Using Pragmatism for Problem Solving

When approaching a new problem that comes up in any field, there are many ways to go about solving it. Businesses, organizations, entities and even individuals will all have their own process by which they reach a solution to the problem, and because of this widespread disconnect, these separate entities rarely go well together. An employee’s method of solving a problem can be vastly different from what the business that employs them expects them to do. In the search for a universal methodology to problem solving, thinkers of the late 19th and early 20th centuries developed Pragmatism and Pragmatic Problem Solving.

This is, essentially, the application of logic and reason to solve a present situation instead of using them to explore a larger idea or concept. It places focus exclusively onto the problem itself and all effort into forming a solution to the problem through inductive reasoning and knowledgeable logic.

The Simple Science of Thought

Being pragmatic often means being practical or having a readily available solution that satisfies the most immediate conditions.
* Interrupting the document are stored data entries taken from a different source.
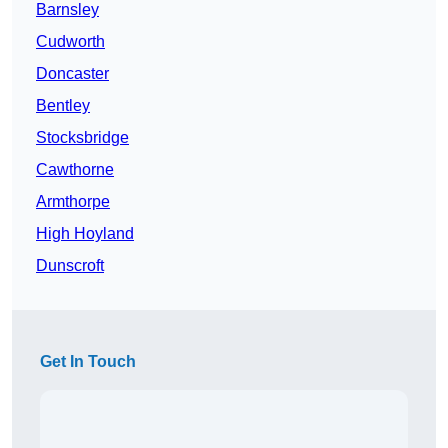
Barnsley
Cudworth
Doncaster
Bentley
Stocksbridge
Cawthorne
Armthorpe
High Hoyland
Dunscroft
Get In Touch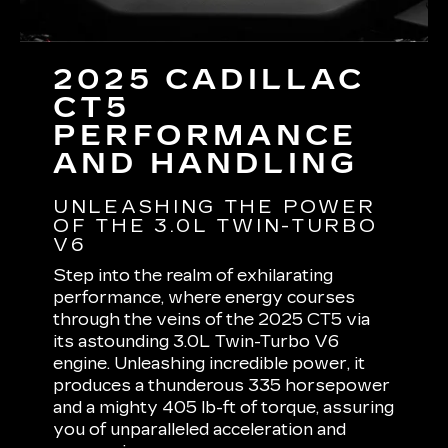
2025 CADILLAC
CT5
PERFORMANCE
AND HANDLING
UNLEASHING THE POWER
OF THE 3.0L TWIN-TURBO
V6
Step into the realm of exhilarating
performance, where energy courses
through the veins of the 2025 CT5 via
its astounding 3.0L Twin-Turbo V6
engine. Unleashing incredible power, it
produces a thunderous 335 horsepower
and a mighty 405 lb-ft of torque, assuring
you of unparalleled acceleration and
Pragmatic problem solving, therefore, searches for the most comprehensive solution that is within obtainable reach. It prioritizes the pragmatist way of thinking, that because everything is uncertain and changing there will never be an absolute truth or single best way. But there are Good ways that deserve focus, and the most immediate good solution will win out.
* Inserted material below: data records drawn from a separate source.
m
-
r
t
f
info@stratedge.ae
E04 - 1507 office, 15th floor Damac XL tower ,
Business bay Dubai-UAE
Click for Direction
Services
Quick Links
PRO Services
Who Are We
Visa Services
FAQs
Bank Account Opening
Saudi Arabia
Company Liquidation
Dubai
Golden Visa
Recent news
The problem solving method is broken into five steps:

Identify the problem.

Define an outcome.

Explore possible strategies.

Anticipate Outcomes of actions.

Look back and learn from it.

This is a somewhat universal approach to problem solving that reaches across all manner of boundaries. Adding pragmatism to it will remove any unnecessary thinking or words that could miscommunicate an objective intention towards reaching a stable solution to the problem at present.

Rationality Over Relativity

Pragmatism emphasizes the approach toward a demonstrable and obtainable truth, not an idealistic or “absolute” one. A solution should only work toward solving the problem that has been identified towards the defined outcome. Strategies that are explored and outcomes anticipated must all work within that single, rational limitation in order to be pragmatic. Any work done towards a higher solution, or towards a bigger problem than what is being solved, fails to

be pragmatic.

It’s one thing to want to, for example, feed a starving village. There are logistics and economics to factor in, costs of resources and labor and distribution to tally and a net-zero profitability where the feeding of the village can be sustained somewhat with goodwill or some kind of related income. That is a problem, defined and explored, towards a single solution that can be reflected on once it’s been reached. But if the problem extends beyond one village and encompasses the greater disparity of starvation globally, pragmatism would reject that scope of an issue as there would be no practical, rational and logical way to solve it.

Pragmatic problem solving is about small steps that are realizable, relatable and most importantly rational.